▶ **PROMPT**
In the copy, include every entry exactly but none of its images.

▶ **MATERIAL FOR THIS TASK**

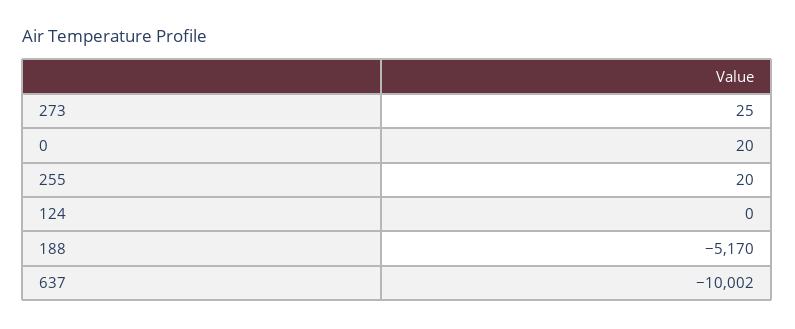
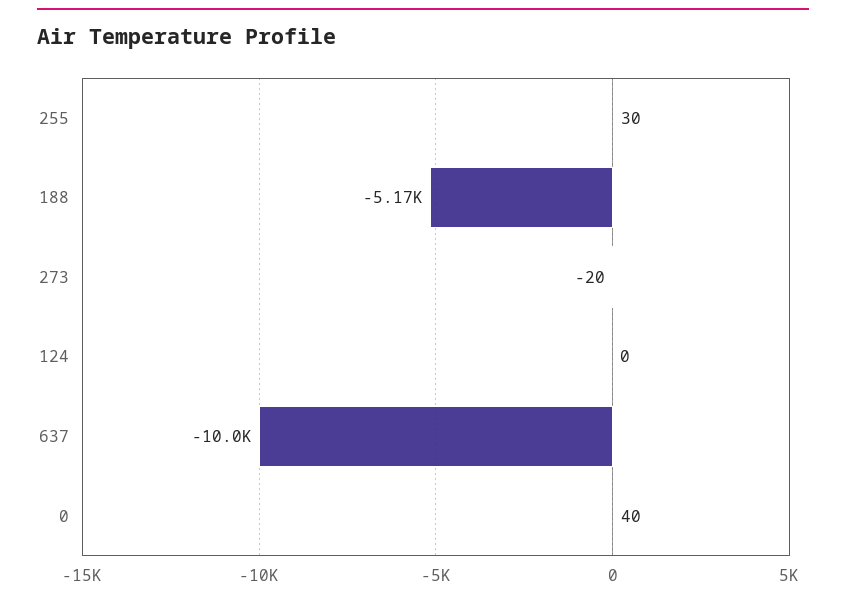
  {
-   "273": 25,
+   "273": -20,
-   "0": 20,
+   "0": 40,
-   "255": 20,
+   "255": 30,
    "124": 0,
    "188": -5170,
    "637": -10002
  }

▶ **SOLUTION FOR THIS EXERCISE**
  {
-   "273": 25,
+   "273": -20,
-   "0": 20,
+   "0": 40,
-   "255": 20,
+   "255": 30,
    "124": 0,
    "188": -5170,
    "637": -10002
  }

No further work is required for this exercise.